> **Task requirements**:
Where an entry holds an image, skip the image but reproduce the rest word for word.

> **Exercise data**:
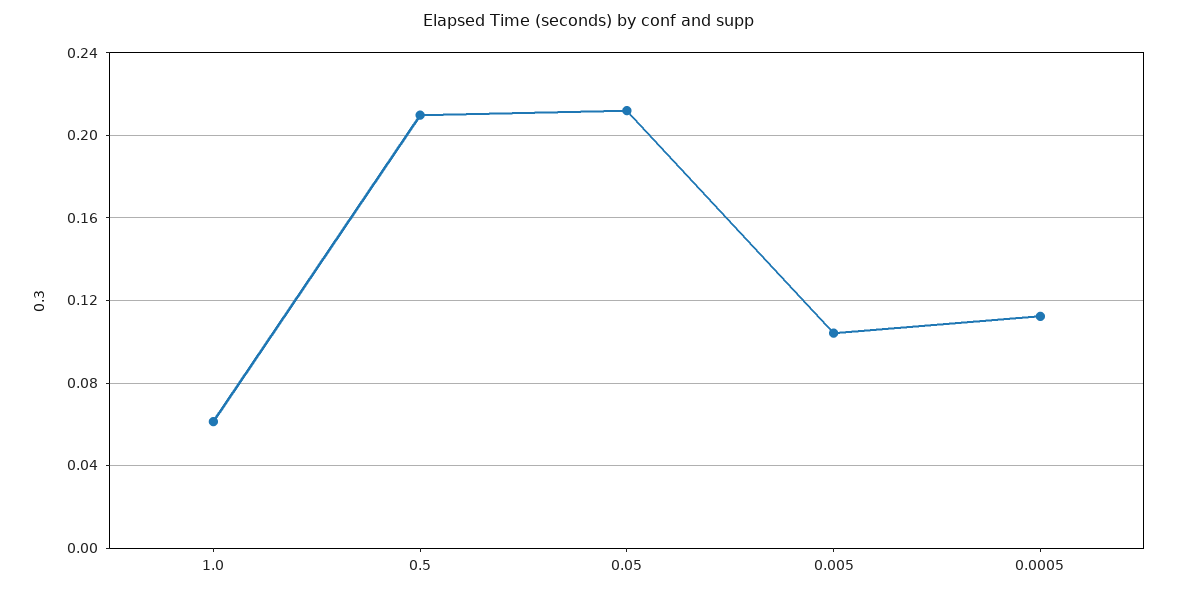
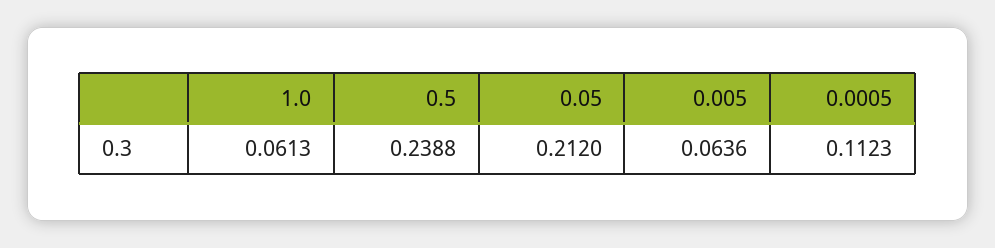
0.5: 0.21 -> 0.2388
0.005: 0.105 -> 0.0636

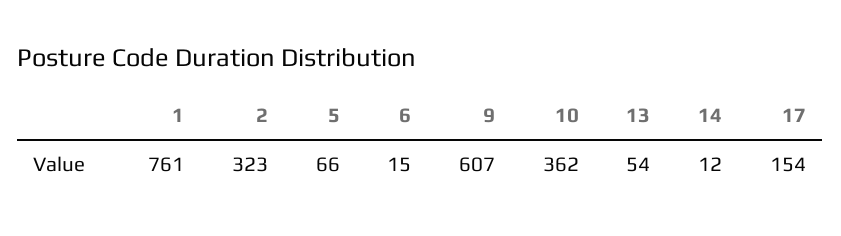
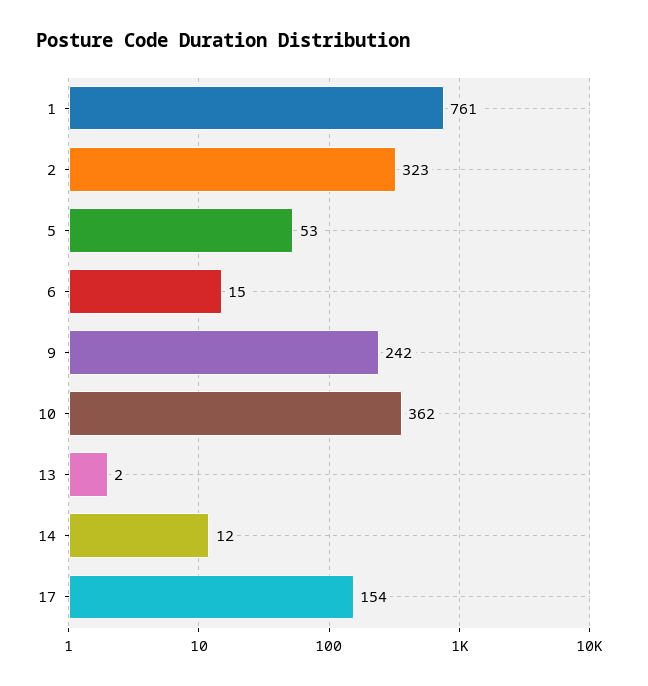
5: 66 -> 53
9: 607 -> 242
13: 54 -> 2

> **Answer space**:
0.5: 0.21 -> 0.2388
0.005: 0.105 -> 0.0636

5: 66 -> 53
9: 607 -> 242
13: 54 -> 2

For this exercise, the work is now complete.